У Жанетт возникает неожиданная идея.
– Теперь нам надо быть более осторожными по отношению друг к другу, даже хорошо, что ты опять уезжаешь, – говорит она. – А я пойду и поговорю кое с кем. Глупо, но, может быть, поможет.
– Тебе бы к психологу, – советует Юнас, без малейшего самодовольства, хотя он из той же профессии.
– Да, – кротко отвечает Жанетт, на самом деле она совсем не психолога имела в виду.
* * *Звонок в дверь – и Симон, как обычно, открывает. Воскресенье, Симон никого не ждет, и вдруг звонок в дверь, и на пороге – Тереза. Все как обычно.
Вот только вид у Терезы необычный. Под глазами темные круги. У нее в руке кошачья корзинка-переноска. Стоит на пороге, пытливо глядя на Симона.
– Привет! Ты дома? – спрашивает она каким-то неестественно вежливым тоном.
– Да-а-а. Как видишь.
– Да, вижу.
Ее вдруг качнуло, но она не упала, успела опереться о дверной косяк. Симон подумал даже, что она в подпитии, но нет, Тереза усилием воли выпрямилась.
– А Малин? Малин здесь? – Как бы между прочим спрашивает она.
– Нет. Заходи.
Тереза медленно входит в прихожую и ставит корзину на пол. На ее волосах блестят белые снежинки. Глянув в зеркало, которое висит в прихожей, она вытерла мокрый лоб.
– Выгляжу не очень…
– Как дела? – спрашивает Симон.
– Хорошо. – Тереза снимает пальто, бросает на стул, а потом стоит, оглядывая прихожую Симона, будто видит ее в первый раз.
– Что собираешься сегодня делать? – спрашивает она.
– Ничего, – говорит Симон. На нем широкий вязаный свитер и носки из козьей шерсти. – Я, кажется, простыл. Такой жуткий снег, страшно нос высунуть.

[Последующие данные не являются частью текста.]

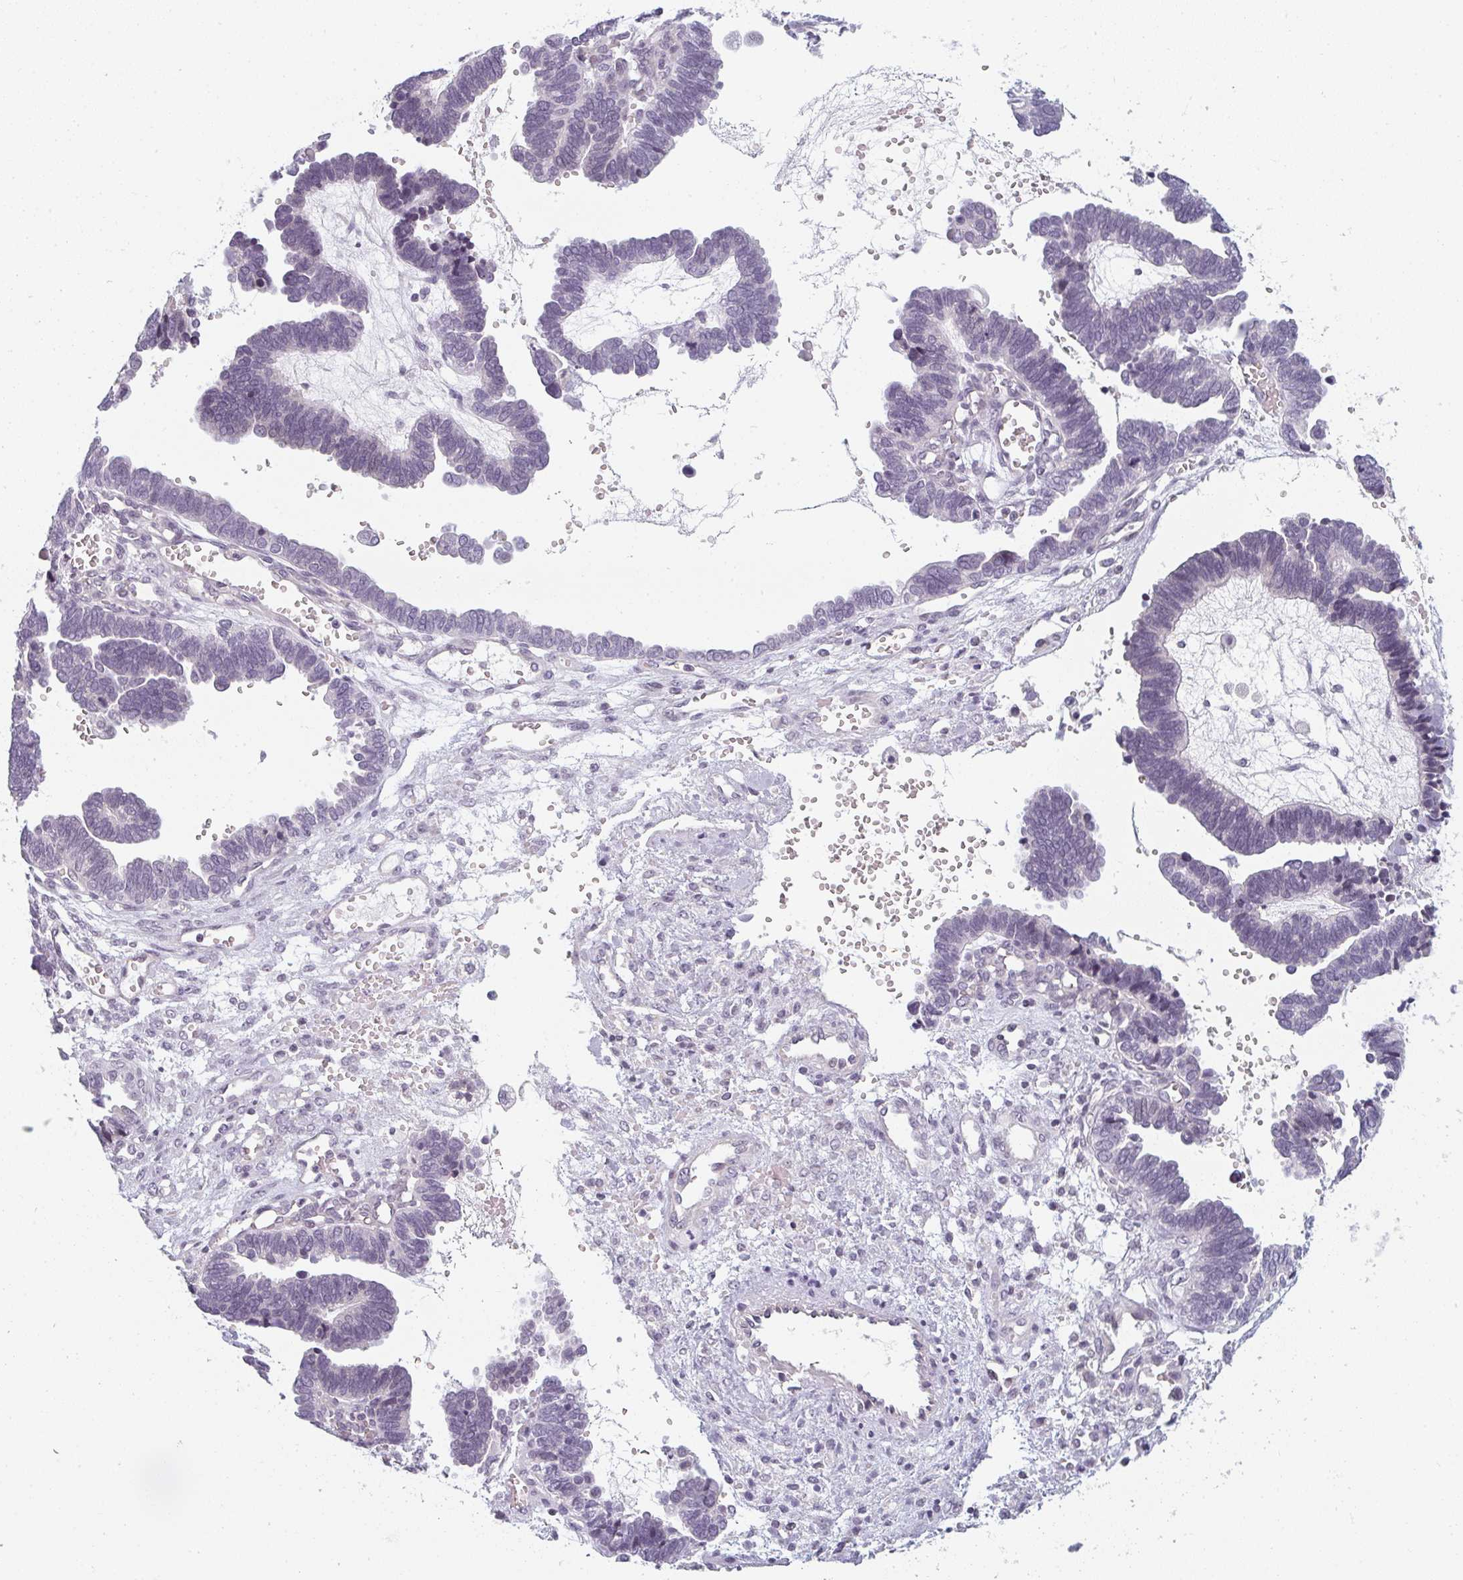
{"staining": {"intensity": "negative", "quantity": "none", "location": "none"}, "tissue": "ovarian cancer", "cell_type": "Tumor cells", "image_type": "cancer", "snomed": [{"axis": "morphology", "description": "Cystadenocarcinoma, serous, NOS"}, {"axis": "topography", "description": "Ovary"}], "caption": "IHC of human ovarian cancer (serous cystadenocarcinoma) reveals no positivity in tumor cells.", "gene": "RBBP6", "patient": {"sex": "female", "age": 51}}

– А-а, – равнодушно произносит Тереза.
– Хочешь кофе?
– Нет. – Она медленно идет в гостиную, останавливается и теперь внимательно осматривает ее. Симон следует за ней.

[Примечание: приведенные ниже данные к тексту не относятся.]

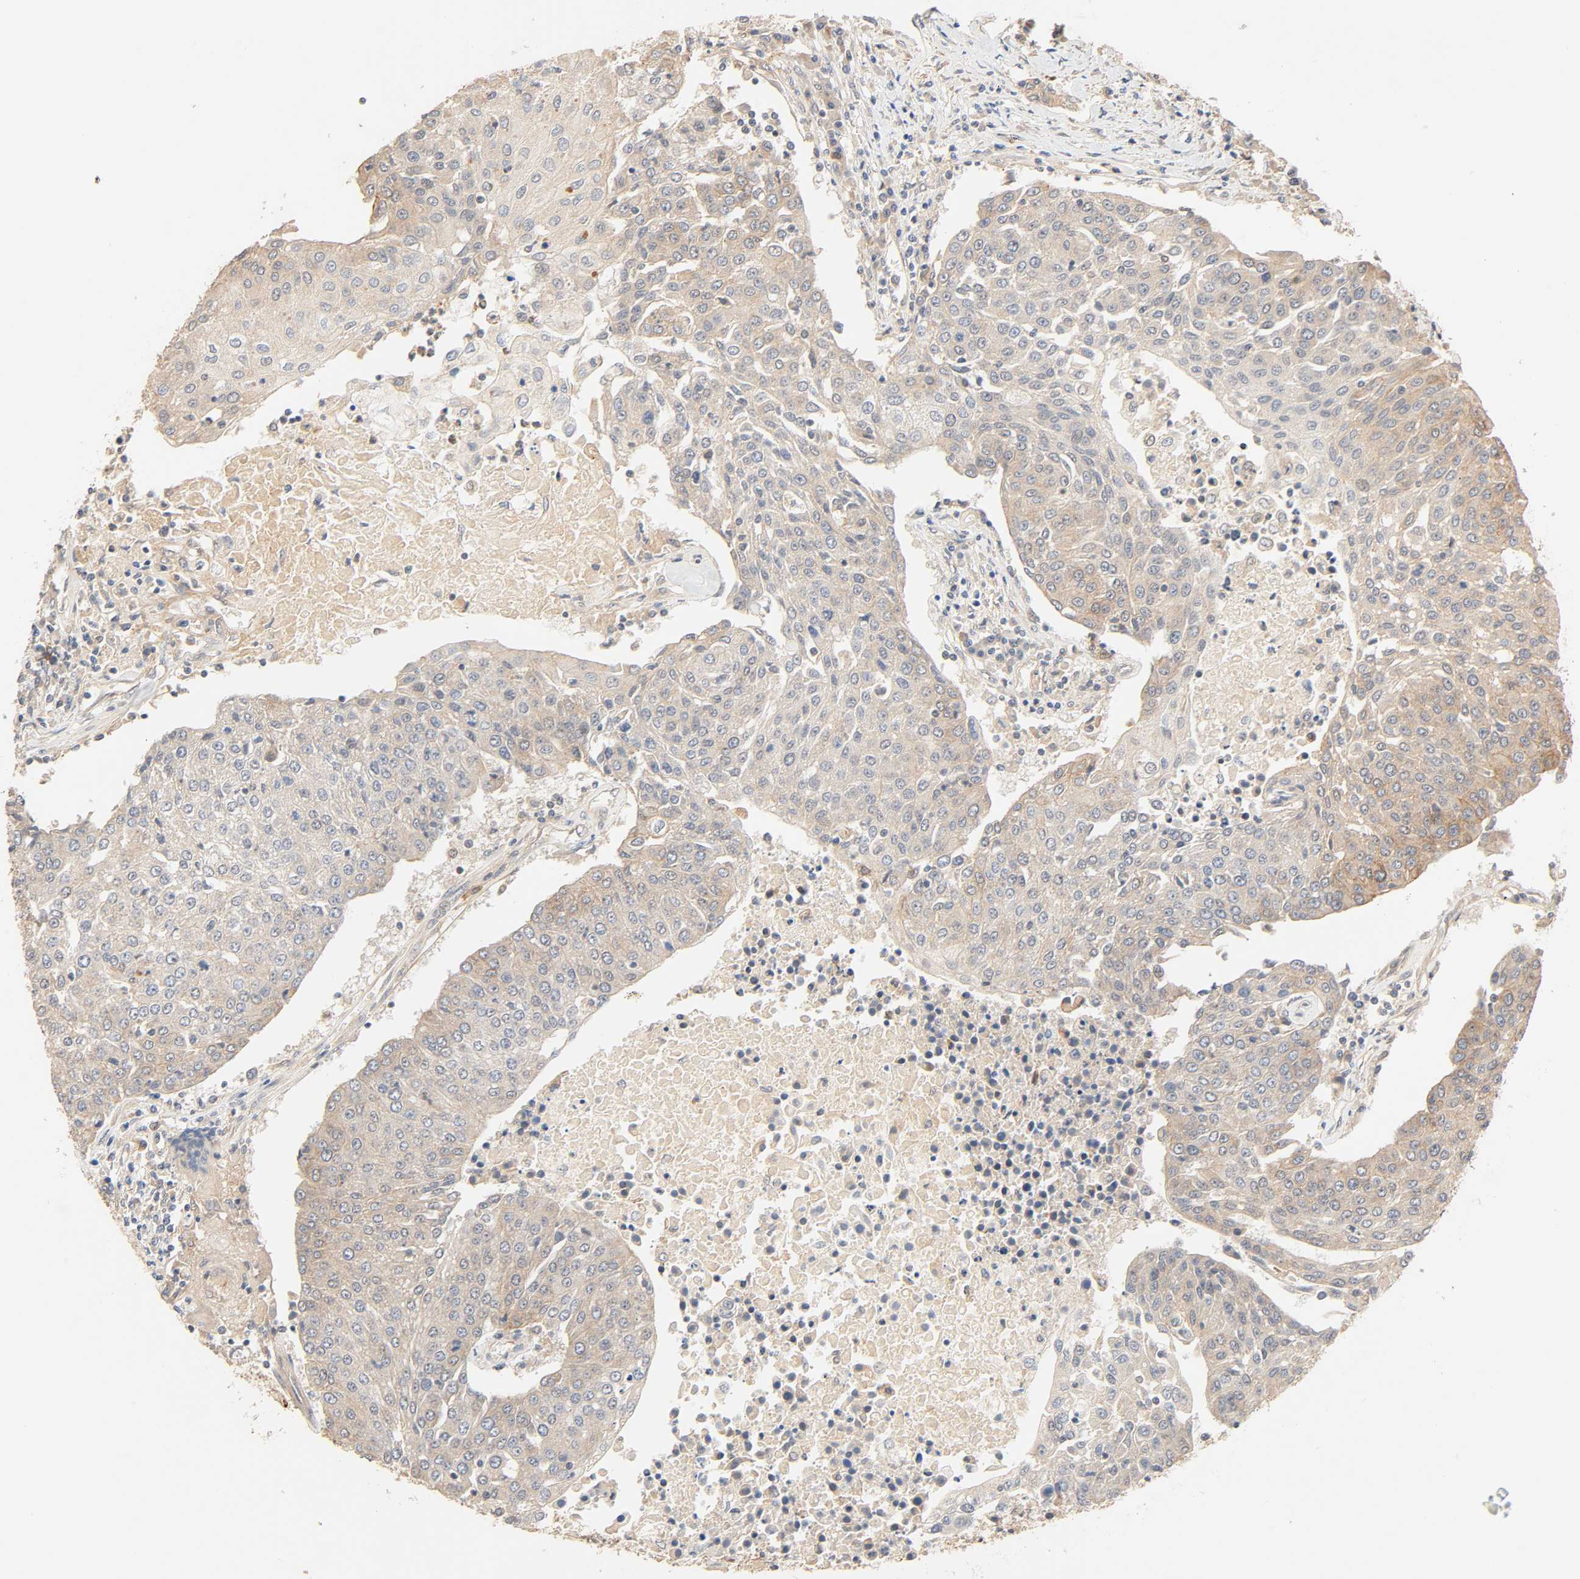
{"staining": {"intensity": "weak", "quantity": "25%-75%", "location": "cytoplasmic/membranous"}, "tissue": "urothelial cancer", "cell_type": "Tumor cells", "image_type": "cancer", "snomed": [{"axis": "morphology", "description": "Urothelial carcinoma, High grade"}, {"axis": "topography", "description": "Urinary bladder"}], "caption": "Protein staining shows weak cytoplasmic/membranous positivity in approximately 25%-75% of tumor cells in urothelial carcinoma (high-grade).", "gene": "CACNA1G", "patient": {"sex": "female", "age": 85}}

– В корзине кошка? – Симон машет рукой в сторону прихожей. Тереза окидывает его взглядом.
– Нет, кошку я забыла в “Шератоне”.
Симон открыл рот, чтобы задать вопрос, но Тереза тут же поспешно поднимает руку:
– Нет сил объяснять.
Симон в растерянности. Он не знает, что ему делать и как с ней разговаривать. Поэтому он стоит, будто проглотив язык. Тереза, усевшись на диван, устало смотрит в окно.
– А чем ты сегодня занималась? – наконец решается спросить Симон.
– Ревела.
И снова молчок.
Симон топчется на месте, не зная, как быть: то ли сесть с ней рядом на диван, то ли пойти на кухню? Что он должен сказать? “Что случилось?”

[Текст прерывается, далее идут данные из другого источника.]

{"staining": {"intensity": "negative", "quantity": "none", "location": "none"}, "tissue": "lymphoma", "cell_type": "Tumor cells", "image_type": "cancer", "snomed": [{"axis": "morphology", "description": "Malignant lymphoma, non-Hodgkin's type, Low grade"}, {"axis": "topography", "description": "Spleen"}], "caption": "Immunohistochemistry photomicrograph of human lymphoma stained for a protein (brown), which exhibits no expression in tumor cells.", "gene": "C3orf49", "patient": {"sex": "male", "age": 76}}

– Что с тобой, Тереза? – произносит он. Тереза молчит. Ее глаза странно блестят, потом медленно наполняются крупными, тяжелыми слезами, которые капают на диванную обивку.
Только не это. Симону совсем не нравится, когда девчонки плачут у него на диване. Даже если это Тереза, он считает, что реветь глупо. Но Тереза решила выплакаться, выплеснуть из себя все то, что довело ее до слез. Она знает, что Симон не поймет, но все-таки готова попытаться ему объяснить.
– …Тебя не удивляет… что все зависит от случая? – начинает она и вновь разражается слезами. – О-о-о, мне чертовски плохо, – рыдает она, – здесь так болит… – она колотит себя в грудь, – и не проходит!
Она вытирает глаза, но они сразу же снова наполняются слезами.
– …и что мне делать, если… если мне недостаточно любви, которая скорее как дружба… когда все время вместе, просто потому, что это так удобно… ходят вместе в кино, едят из одной тарелки… нет, я больше не вынесу этого… должно же быть нечто гораздо большее!
– Да-да, – мягко успокаивает Симон, до него доходит наконец, о чем речь.
– …ведь должно быть… – плачет Тереза, – что-то такое, ради чего стоит приносить жертвы, но как можно идти на большие жертвы ради случая, дьявол его возьми?
Она вся словно выжатый лимон, сидит, трясется от рыданий. Симон никак не может справиться со своим смущением, к тому же он так ничего толком и не понял.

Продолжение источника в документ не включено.